• **AIM OF THE EXERCISE**:
Print every line of the records below word for word, keeping their order but leaving out the pictures.

• **INFORMATION SHOWN**:
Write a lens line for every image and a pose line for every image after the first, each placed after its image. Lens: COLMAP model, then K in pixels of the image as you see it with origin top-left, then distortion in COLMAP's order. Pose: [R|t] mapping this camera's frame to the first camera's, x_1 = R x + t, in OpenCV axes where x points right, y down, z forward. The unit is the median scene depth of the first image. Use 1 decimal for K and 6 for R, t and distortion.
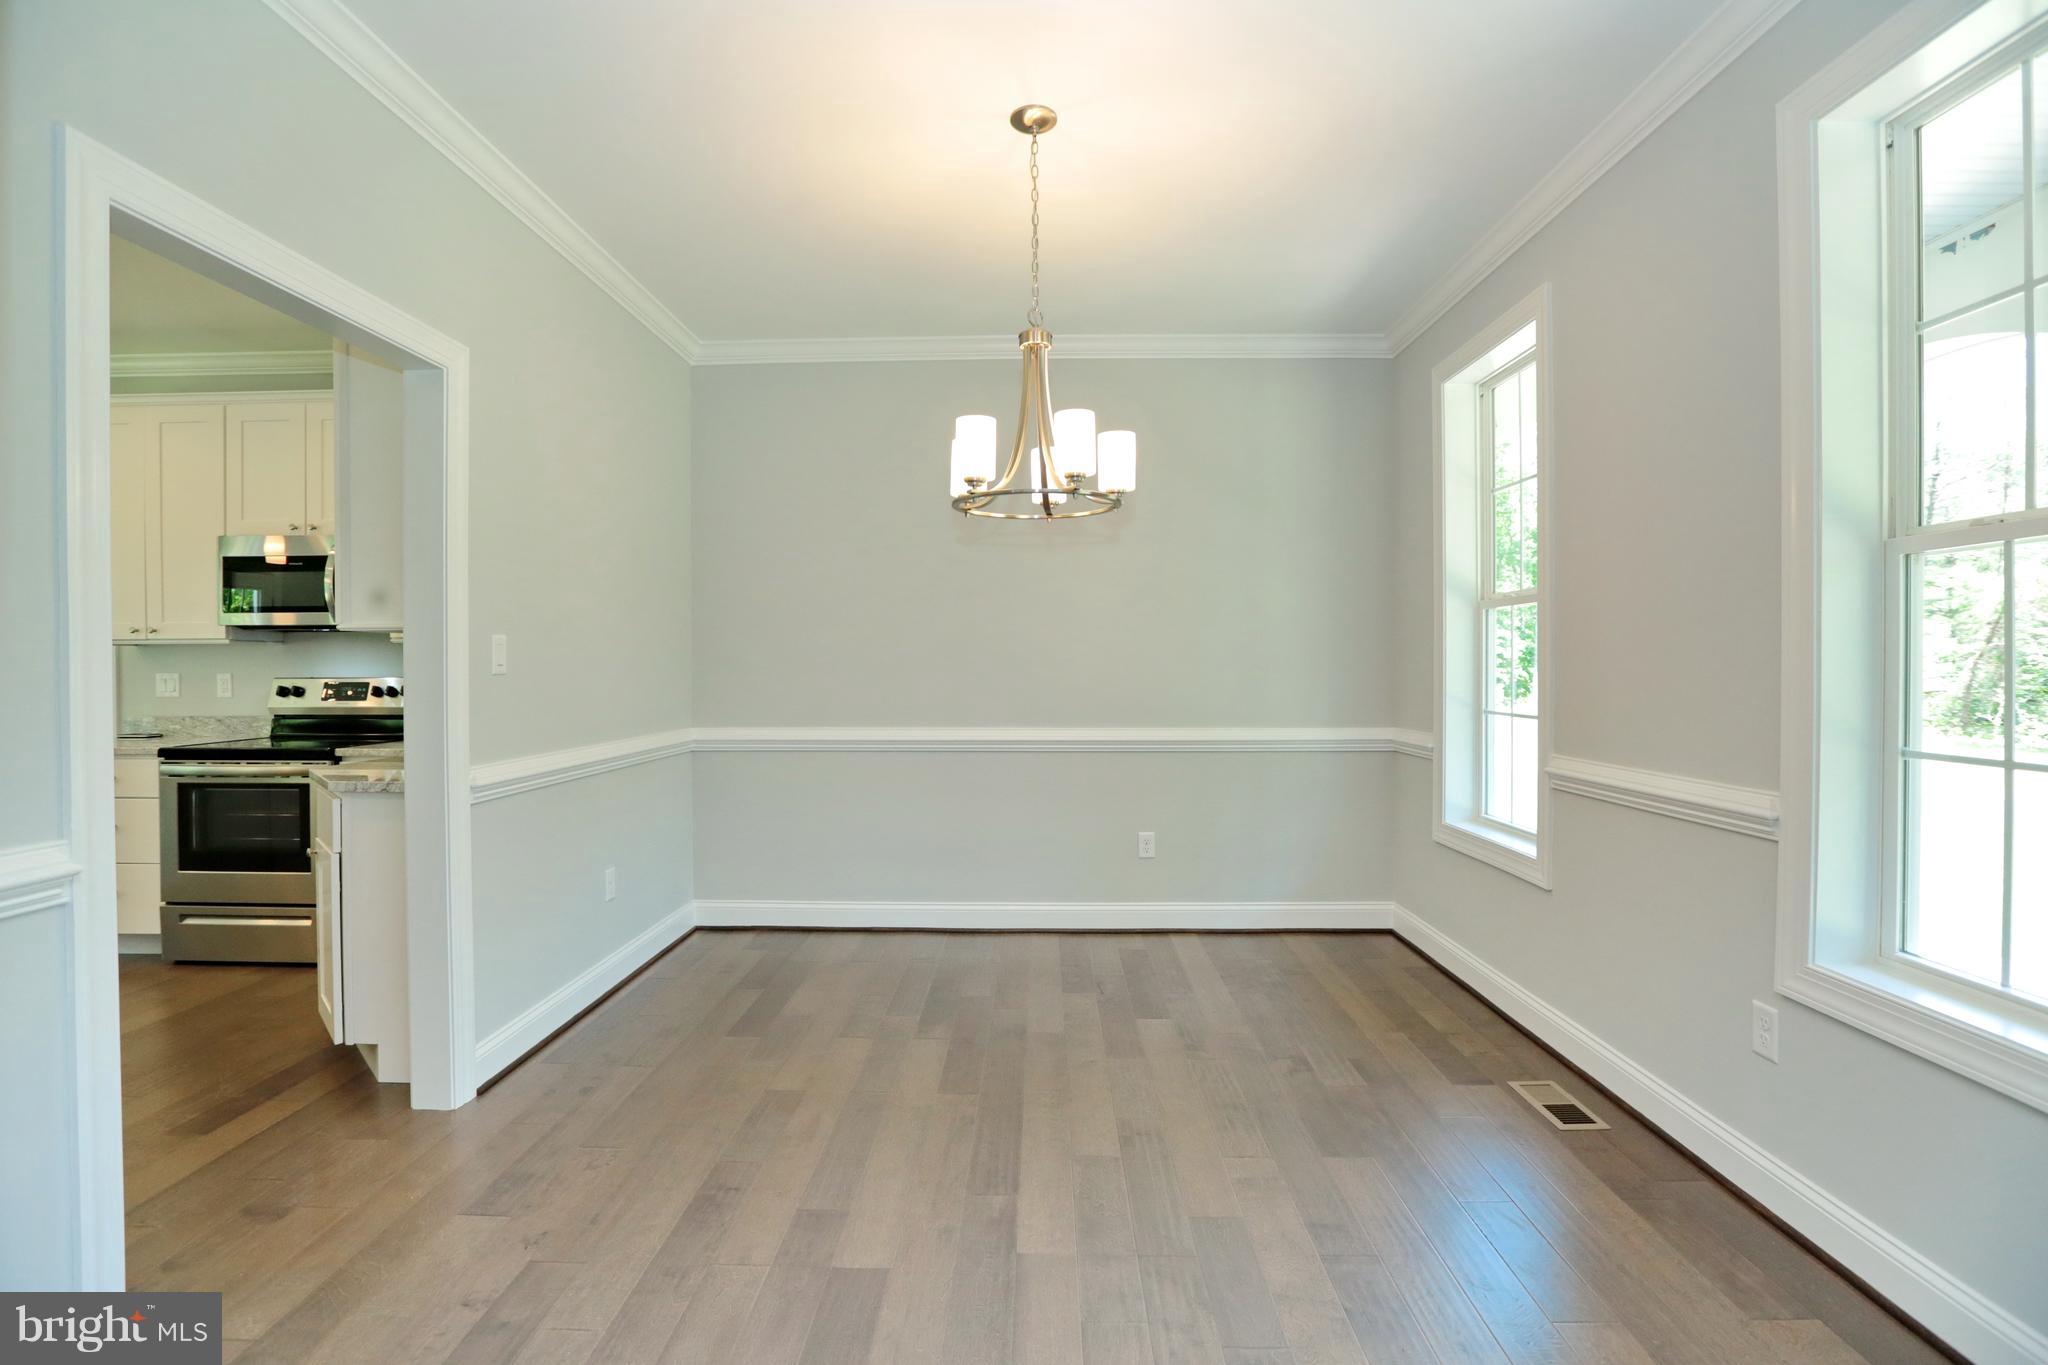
lens RADIAL K [[935.8, 0, 1022.2], [0, 935.8, 675.8], [0, 0, 1]] dist [-0.060774, 0.026827]
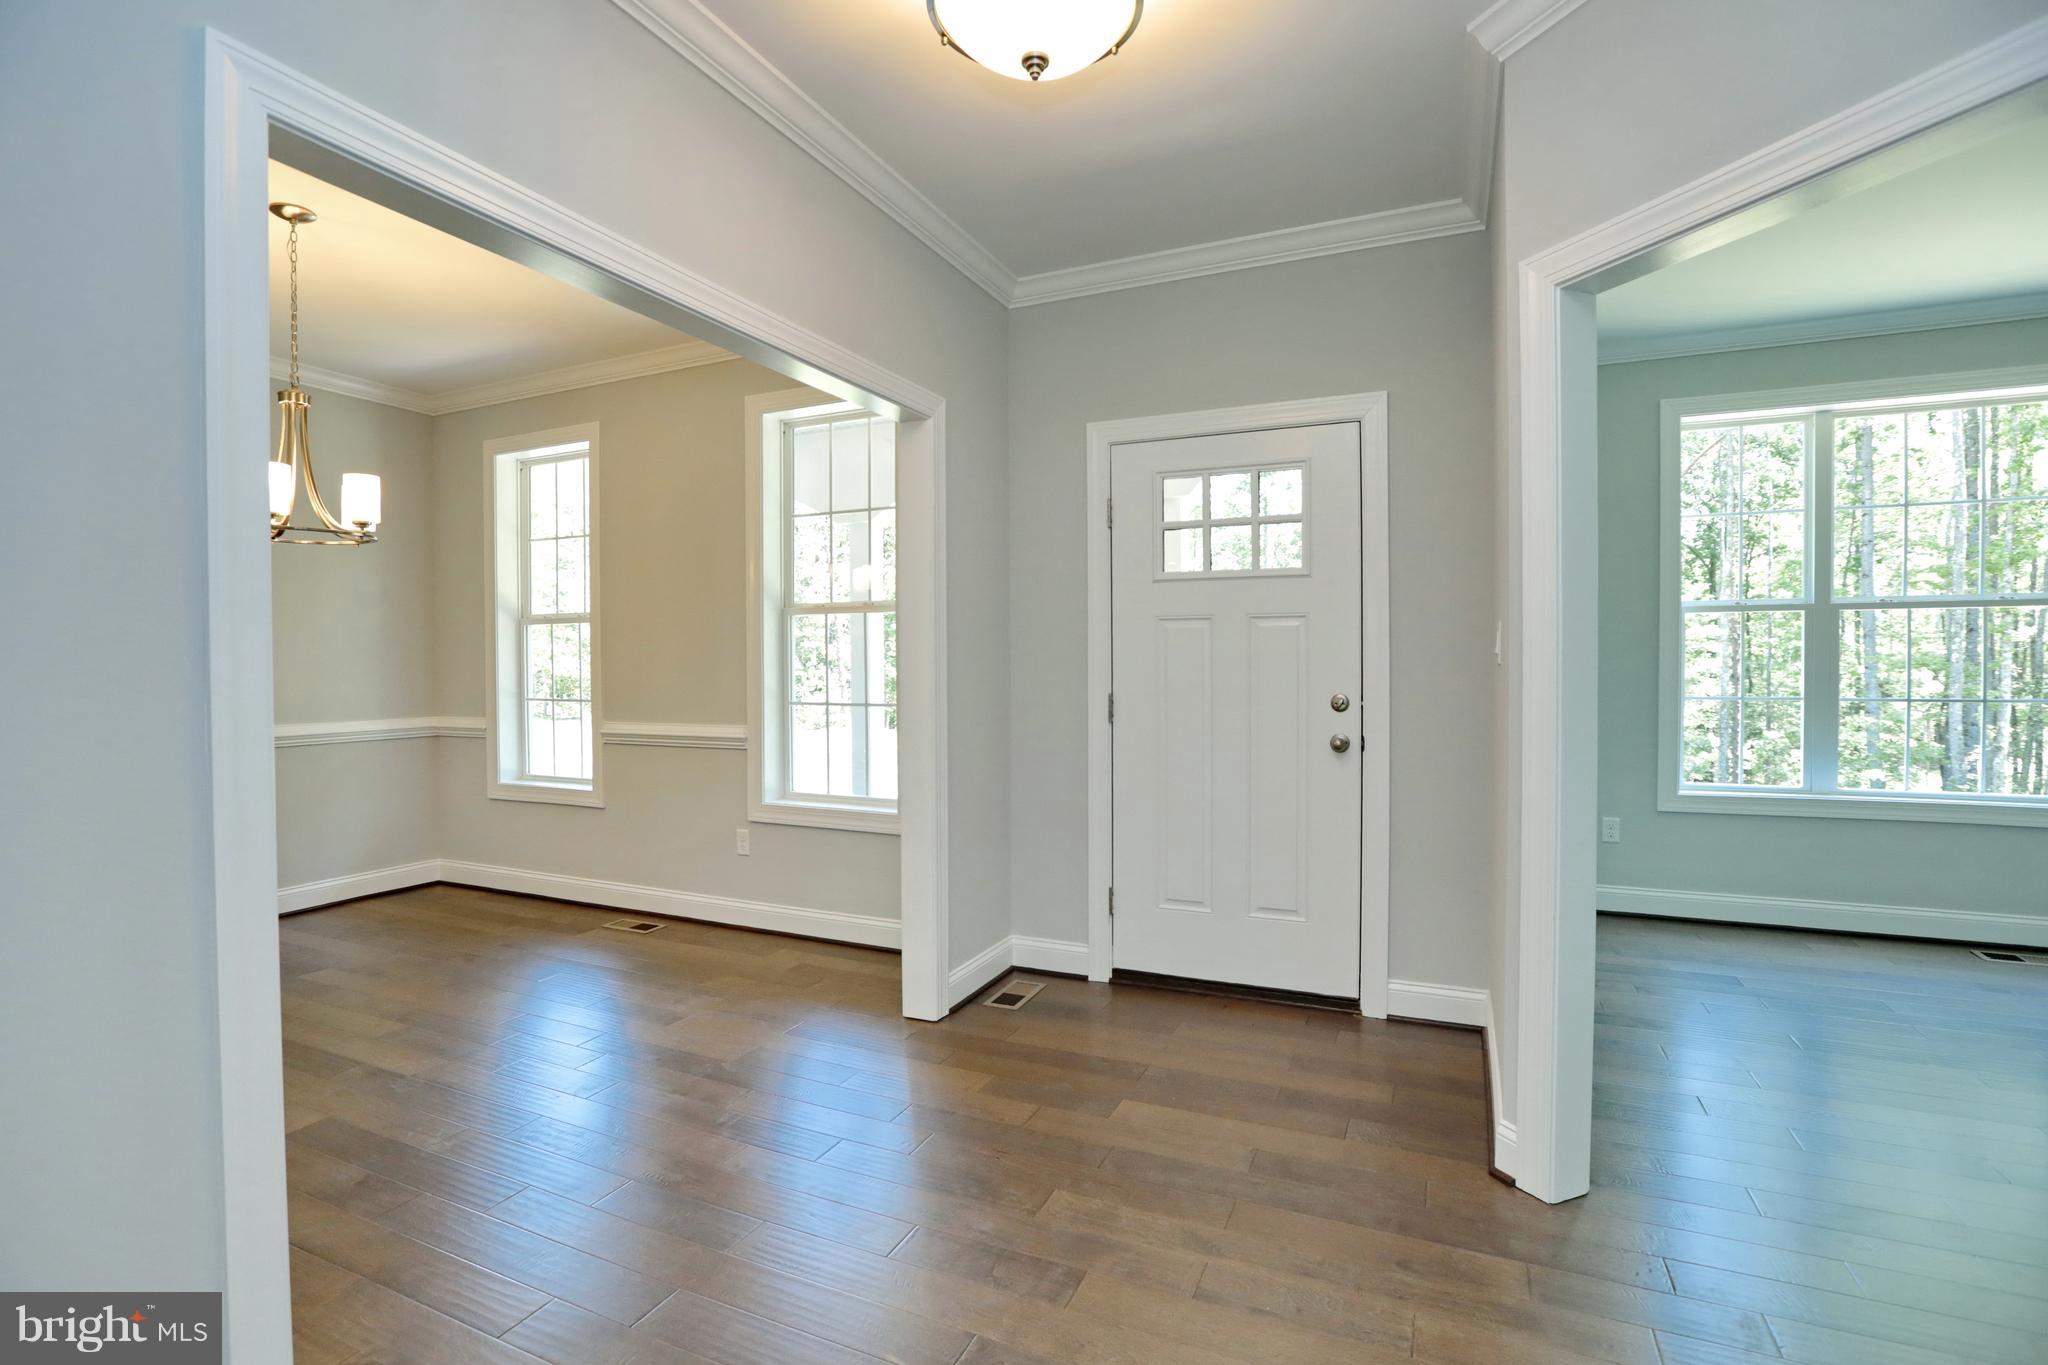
lens RADIAL K [[935.8, 0, 1022.2], [0, 935.8, 675.8], [0, 0, 1]] dist [-0.060774, 0.026827]
pose [[0.391367, -0.012444, 0.920151, -0.660911], [0.013782, 0.999876, 0.007660, 0.005437], [-0.920131, 0.009683, 0.391490, -0.311771]]
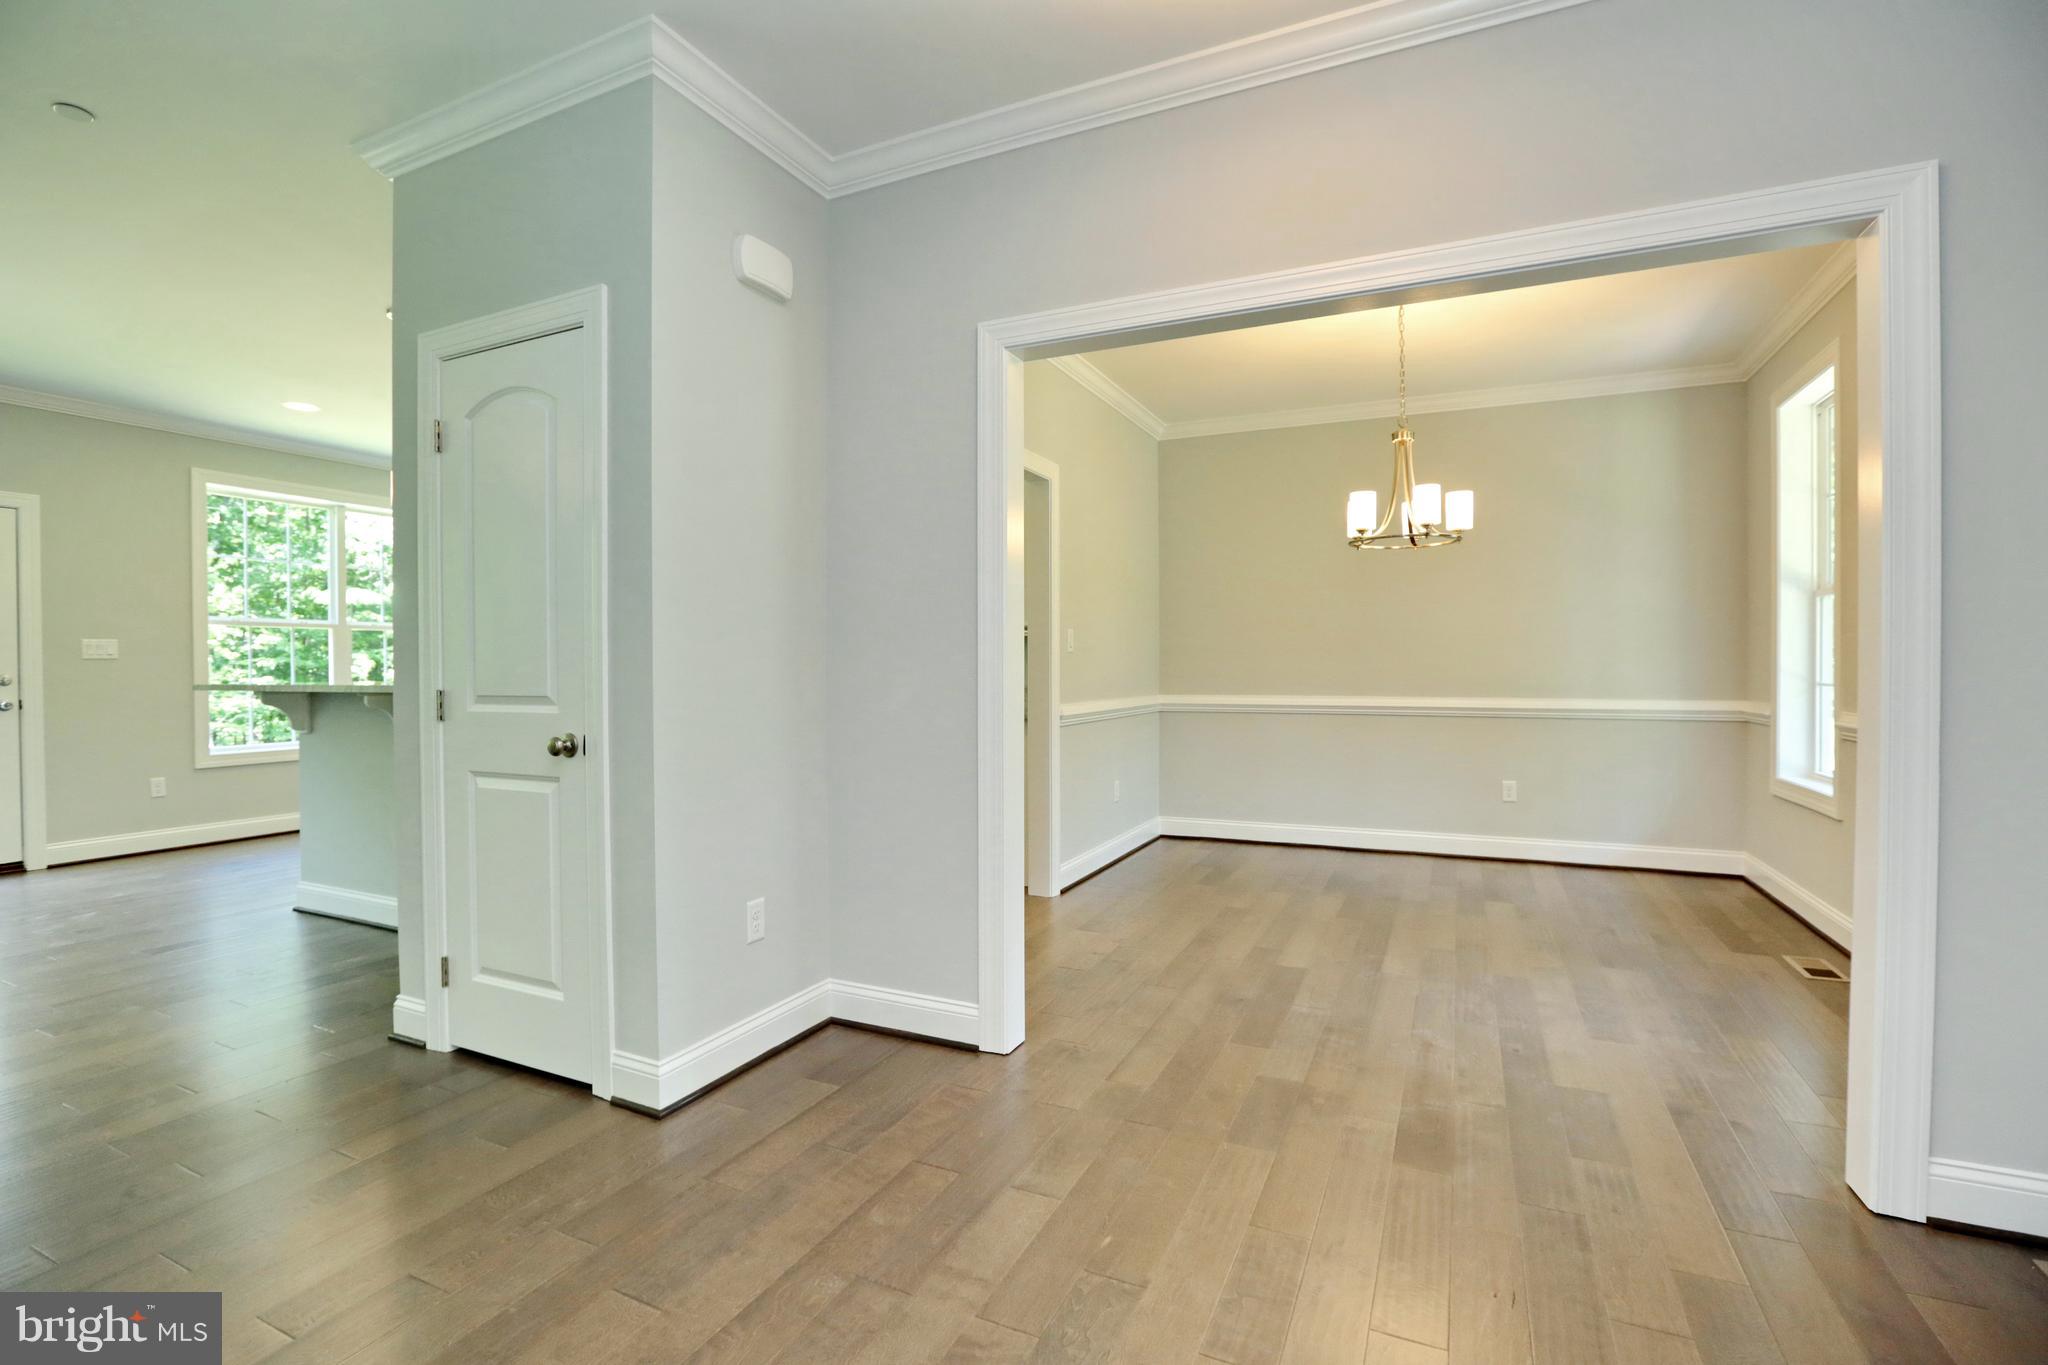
lens RADIAL K [[935.8, 0, 1022.2], [0, 935.8, 675.8], [0, 0, 1]] dist [-0.060774, 0.026827]
pose [[0.913952, 0.003200, -0.405811, 0.057286], [-0.002975, 0.999995, 0.001184, 0.040570], [0.405812, 0.000125, 0.913956, -0.644523]]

• **SOLUTION TO THIS PROBLEM**:
Write a lens line for every image and a pose line for every image after the first, each placed after its image. Lens: COLMAP model, then K in pixels of the image as you see it with origin top-left, then distortion in COLMAP's order. Pose: [R|t] mapping this camera's frame to the first camera's, x_1 = R x + t, in OpenCV axes where x points right, y down, z forward. The unit is the median scene depth of the first image. Use 1 decimal for K and 6 for R, t and distortion.
lens RADIAL K [[935.8, 0, 1022.2], [0, 935.8, 675.8], [0, 0, 1]] dist [-0.060774, 0.026827]
lens RADIAL K [[935.8, 0, 1022.2], [0, 935.8, 675.8], [0, 0, 1]] dist [-0.060774, 0.026827]
pose [[0.391367, -0.012444, 0.920151, -0.660911], [0.013782, 0.999876, 0.007660, 0.005437], [-0.920131, 0.009683, 0.391490, -0.311771]]
lens RADIAL K [[935.8, 0, 1022.2], [0, 935.8, 675.8], [0, 0, 1]] dist [-0.060774, 0.026827]
pose [[0.913952, 0.003200, -0.405811, 0.057286], [-0.002975, 0.999995, 0.001184, 0.040570], [0.405812, 0.000125, 0.913956, -0.644523]]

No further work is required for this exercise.